Politik will Klimaziele abschaffen: Fridays for Future wohl bald am Ende

Klima Demo mit vielen Menschen
Symbolbild Foto: Thomas Riedel

Die deutsche Politik will bisherige Klimaziele abschaffen, was das Ende für die Fridays-for-Future-Bewegung bedeuten könnte. Dafür setzt die Regierung neue Prioritäten.

Die deutsche Regierung droht ihre Klimaziele abzuschaffen, was das Ende der Fridays-for-Future-Bewegung bedeuten könnte. Die Koalition aus Grünen, SPD und FDP hat beschlossen, das Klimaschutzgesetz de facto abzuschaffen. Das bedeutet, dass sie die Klima- und Emissionsziele der verschiedenen Sektoren sowie jährliche Zwischenüberprüfungen einfach streichen wollen.

Klimaschutz wird aufgegeben, Autobahnbau priorisiert

Stattdessen sollen die Emissionen in einer Gesamtrechnung aufgehen. Ein fataler Schritt in die falsche Richtung, denn das Herzstück des Gesetzes wird damit aufgegeben. Auch das Gesetz zum Einsatz klimafreundlicher Heizungen wird entschärft, und Naturschutz kann jetzt auch erkauft werden. Die positiven Veränderungen sind so gering, dass sie kaum der Rede wert sind. Das Planungsbeschleunigungsgesetz soll Bauprojekte noch schneller umsetzen, die „von überragendem öffentlichen Interesse“ sind, was zwar praktisch ist, aber auch einen Haken hat. Denn 144 Autobahnprojekte sind scheinbar von „überragendem öffentlichen Interesse“ und damit der Neubau von 1400 Kilometern Straße. Für die FDP bedeutet Klimaschutz tatsächlich, neue Autobahnen zu bauen.

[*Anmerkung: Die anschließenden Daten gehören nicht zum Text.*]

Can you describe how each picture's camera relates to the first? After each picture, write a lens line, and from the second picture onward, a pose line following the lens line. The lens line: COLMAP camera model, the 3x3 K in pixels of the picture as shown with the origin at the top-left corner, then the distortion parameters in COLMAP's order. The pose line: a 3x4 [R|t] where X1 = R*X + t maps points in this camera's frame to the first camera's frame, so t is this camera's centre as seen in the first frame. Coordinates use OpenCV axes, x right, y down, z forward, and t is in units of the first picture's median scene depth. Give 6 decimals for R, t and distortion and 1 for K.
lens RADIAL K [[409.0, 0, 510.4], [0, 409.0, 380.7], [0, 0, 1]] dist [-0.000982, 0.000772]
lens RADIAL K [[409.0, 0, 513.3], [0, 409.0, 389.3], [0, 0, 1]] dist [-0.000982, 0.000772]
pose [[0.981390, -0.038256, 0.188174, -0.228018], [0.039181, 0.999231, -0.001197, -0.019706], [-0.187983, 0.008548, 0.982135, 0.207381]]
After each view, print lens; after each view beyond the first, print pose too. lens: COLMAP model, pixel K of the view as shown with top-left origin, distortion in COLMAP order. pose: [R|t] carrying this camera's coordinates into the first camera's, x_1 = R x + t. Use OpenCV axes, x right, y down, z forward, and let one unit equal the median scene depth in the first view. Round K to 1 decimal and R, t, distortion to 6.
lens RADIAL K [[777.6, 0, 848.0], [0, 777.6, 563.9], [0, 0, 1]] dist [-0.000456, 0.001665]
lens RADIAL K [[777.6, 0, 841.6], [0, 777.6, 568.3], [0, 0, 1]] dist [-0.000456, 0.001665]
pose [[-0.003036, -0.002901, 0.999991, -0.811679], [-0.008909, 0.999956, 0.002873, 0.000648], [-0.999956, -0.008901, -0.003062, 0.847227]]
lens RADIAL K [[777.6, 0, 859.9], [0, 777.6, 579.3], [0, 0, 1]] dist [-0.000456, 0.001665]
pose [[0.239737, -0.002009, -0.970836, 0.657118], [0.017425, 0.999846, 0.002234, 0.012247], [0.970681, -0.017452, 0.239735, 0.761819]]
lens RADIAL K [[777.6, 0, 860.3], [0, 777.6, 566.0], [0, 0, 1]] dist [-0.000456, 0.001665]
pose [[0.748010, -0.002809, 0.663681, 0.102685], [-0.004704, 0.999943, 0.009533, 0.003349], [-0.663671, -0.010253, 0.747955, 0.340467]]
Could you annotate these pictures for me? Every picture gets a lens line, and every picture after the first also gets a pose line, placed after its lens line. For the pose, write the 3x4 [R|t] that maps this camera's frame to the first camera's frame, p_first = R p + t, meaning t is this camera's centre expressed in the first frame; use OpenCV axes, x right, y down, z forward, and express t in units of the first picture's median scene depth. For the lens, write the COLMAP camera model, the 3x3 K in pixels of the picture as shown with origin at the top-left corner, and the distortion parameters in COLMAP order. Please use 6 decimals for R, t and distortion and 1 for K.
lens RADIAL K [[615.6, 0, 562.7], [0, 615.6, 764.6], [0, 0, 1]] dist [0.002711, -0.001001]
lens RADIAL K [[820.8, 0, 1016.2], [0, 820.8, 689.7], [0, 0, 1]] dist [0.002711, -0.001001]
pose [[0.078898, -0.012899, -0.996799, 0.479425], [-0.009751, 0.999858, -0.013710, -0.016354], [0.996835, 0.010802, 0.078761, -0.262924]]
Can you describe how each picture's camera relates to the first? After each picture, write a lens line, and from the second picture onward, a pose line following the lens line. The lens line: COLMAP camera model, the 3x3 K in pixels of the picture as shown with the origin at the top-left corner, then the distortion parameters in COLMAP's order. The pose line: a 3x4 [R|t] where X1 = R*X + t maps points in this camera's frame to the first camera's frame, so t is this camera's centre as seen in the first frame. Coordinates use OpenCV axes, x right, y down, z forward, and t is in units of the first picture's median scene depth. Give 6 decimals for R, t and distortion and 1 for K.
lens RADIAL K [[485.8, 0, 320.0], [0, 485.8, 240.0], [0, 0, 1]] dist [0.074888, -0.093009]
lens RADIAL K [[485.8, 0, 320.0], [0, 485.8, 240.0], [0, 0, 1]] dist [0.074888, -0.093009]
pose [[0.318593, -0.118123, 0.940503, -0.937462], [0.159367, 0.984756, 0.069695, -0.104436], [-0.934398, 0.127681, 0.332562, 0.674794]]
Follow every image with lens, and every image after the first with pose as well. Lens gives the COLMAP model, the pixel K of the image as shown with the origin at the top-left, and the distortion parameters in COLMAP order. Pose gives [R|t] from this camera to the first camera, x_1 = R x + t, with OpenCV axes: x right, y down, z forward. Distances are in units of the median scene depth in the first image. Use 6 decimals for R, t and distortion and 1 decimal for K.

Neue Protestaktionen für Klimaschutz geplant

Die Entscheidung der Regierung bedeutet einen massiven Rückschritt im Kampf gegen den Klimawandel und hat zu einer Empörung in der Bevölkerung geführt. Die Bewegung Fridays for Future, die seit Jahren für den Klimaschutz kämpft, sieht sich damit vor einer schwierigen Situation. Denn wenn die Klimaziele abgeschafft werden, scheint es, dass alle ihre Anstrengungen umsonst waren. Die Bewegung will jedoch nicht aufgeben und plant weitere Protestaktionen. Einig sind sich die Vertreter von Fridays for Future und anderen Klimaschutz-Organisationen darin, dass die Politiker sich nicht auf Kosten der jungen Generationen und der Zukunft des Planeten bereichern dürfen. Stattdessen müssen sie eine verantwortungsvolle Politik betreiben und den Klimawandel bekämpfen. Die Entscheidung der Regierung hat jedoch gezeigt, dass es noch ein weiter Weg ist, um eine nachhaltige Zukunft für alle zu erreichen.